The Sandglass by Romesh Gunesekera, Granta pounds 6.99. Sri Lankan-born Romesh Gunesekera writes about lost homelands and melancholic emigres. In his second novel, his narrator Chip is stranded in a hotel room, recalling a day spent with his friend, Prins Ducal, back in London for one night for his mother's funeral. The memories they uncover create a fragmented 100-year history of a family and a country. The tradition of oral history - the kind that begins at a grandmother's knee - is strong in Gunesekera, and here it is Pearl, the dead woman they are mourning, who is the font of family lore. As the title implies, time is running out for everyone, and the novel is sweetly evocative of the sadness that accompanies this knowledge.

The Playboy Guide to Jazz by Neil Tesser, Bloomsbury pounds 14.99. When Hugh Hefner founded Playboy, he described his readership as being men who liked women, cigars and the music of Miles Davis. Thus Neil Tesser, the magazine's jazz columnist, is sufficiently hip to the various scenes of the genre. It breaks down like this: a chapter on each movement (from honkytonk to the Marsalis clan) in two sections. The first provides the bluffer's guide, and the second details seminal albums by the major exponents, so you can show off your CD collection to your friends. Our guide is exuberant and full of insight for new converts, if not for the aficionado.

Arithmetic by Todd McEwen, Vintage pounds 5.99. Todd McEwen, author of two previous novels, has a reputation for being "difficult", ie linguistically challenging and uncompromisingly quirky. His latest is a boy's-eye view of adult machinations (Walt Disney Productions buys the land Joe's family lives on) and the ruthless subjection of individual will during maths lessons. But underneath the energetic one-liners and lighthearted treatment, there is the sense of a more mature psychology at work; one that invents brightly lit, cartoonish scenarios in order to show how scary real life really is. Arithmetic = Joe's "crappy feelings", but it also adds up to McEwen's mastery of the comic novel about childhood.

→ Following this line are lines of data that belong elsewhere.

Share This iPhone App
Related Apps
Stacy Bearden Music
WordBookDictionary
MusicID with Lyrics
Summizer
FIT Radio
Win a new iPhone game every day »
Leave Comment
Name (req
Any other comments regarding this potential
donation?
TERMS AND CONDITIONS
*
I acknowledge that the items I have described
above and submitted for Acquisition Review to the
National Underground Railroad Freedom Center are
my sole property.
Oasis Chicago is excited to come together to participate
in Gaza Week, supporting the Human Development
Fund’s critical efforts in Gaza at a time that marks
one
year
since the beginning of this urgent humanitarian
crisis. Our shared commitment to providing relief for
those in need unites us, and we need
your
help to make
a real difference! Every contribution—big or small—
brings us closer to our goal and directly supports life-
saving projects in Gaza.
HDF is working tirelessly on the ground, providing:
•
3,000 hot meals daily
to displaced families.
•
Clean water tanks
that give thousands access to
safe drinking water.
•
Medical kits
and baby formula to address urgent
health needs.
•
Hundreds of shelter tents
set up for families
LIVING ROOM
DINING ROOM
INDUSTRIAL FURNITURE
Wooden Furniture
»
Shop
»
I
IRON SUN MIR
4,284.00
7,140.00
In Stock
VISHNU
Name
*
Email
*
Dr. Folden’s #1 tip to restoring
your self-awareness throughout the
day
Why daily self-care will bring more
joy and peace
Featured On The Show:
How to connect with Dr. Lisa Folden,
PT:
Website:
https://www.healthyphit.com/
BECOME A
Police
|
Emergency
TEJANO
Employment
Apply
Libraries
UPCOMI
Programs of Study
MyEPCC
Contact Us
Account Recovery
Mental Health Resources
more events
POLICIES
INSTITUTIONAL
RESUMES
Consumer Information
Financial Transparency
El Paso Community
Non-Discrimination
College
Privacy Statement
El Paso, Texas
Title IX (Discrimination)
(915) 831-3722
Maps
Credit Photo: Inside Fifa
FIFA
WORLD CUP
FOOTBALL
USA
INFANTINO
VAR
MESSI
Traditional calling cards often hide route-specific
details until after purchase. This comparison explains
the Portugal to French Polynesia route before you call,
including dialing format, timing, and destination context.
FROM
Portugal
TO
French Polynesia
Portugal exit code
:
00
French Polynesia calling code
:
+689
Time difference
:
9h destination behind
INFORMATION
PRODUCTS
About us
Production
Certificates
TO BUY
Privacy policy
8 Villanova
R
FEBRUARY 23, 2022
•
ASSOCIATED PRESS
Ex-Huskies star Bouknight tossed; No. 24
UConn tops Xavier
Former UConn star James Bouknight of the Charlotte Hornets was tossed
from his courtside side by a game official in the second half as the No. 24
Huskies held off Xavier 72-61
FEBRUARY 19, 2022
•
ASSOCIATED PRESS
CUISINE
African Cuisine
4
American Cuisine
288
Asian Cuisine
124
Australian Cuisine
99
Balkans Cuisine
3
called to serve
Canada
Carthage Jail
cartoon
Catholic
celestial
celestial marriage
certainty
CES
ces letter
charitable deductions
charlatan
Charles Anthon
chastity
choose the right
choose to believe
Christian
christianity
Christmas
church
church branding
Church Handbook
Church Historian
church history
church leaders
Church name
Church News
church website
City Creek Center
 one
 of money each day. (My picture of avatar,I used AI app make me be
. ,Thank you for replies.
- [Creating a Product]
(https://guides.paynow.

English Language for Beginners by Michelle Lowe and Ben Graham, Writers and Readers pounds 7.99. "Did you know that a child can recognise the mother's voice after less than a day? Or that the first English dictionary was published in 1604 to educate 'Ladies, Gentle women or any other unskilful persons'?" Michelle and Ben, as we are encouraged by their publishers to call them, are students, in Linguistics and Anthropology respectively, at Edinburgh University. It seems they decided to write a simple introduction to the English language that would incorporate entertaining, unconnected trivia with a serious attempt at analysing history, use and development. The "Beginners" documentary comic strips are constructed for people who like their knowledge compressed into speech bubbles. But taken in the spirit in which they are intended, they are harmless introductory texts for the light at heart and short of time. Basically, Lowe and Graham give the rundown on 5 million years of evolution, and the theories of language that have mushroomed along the way.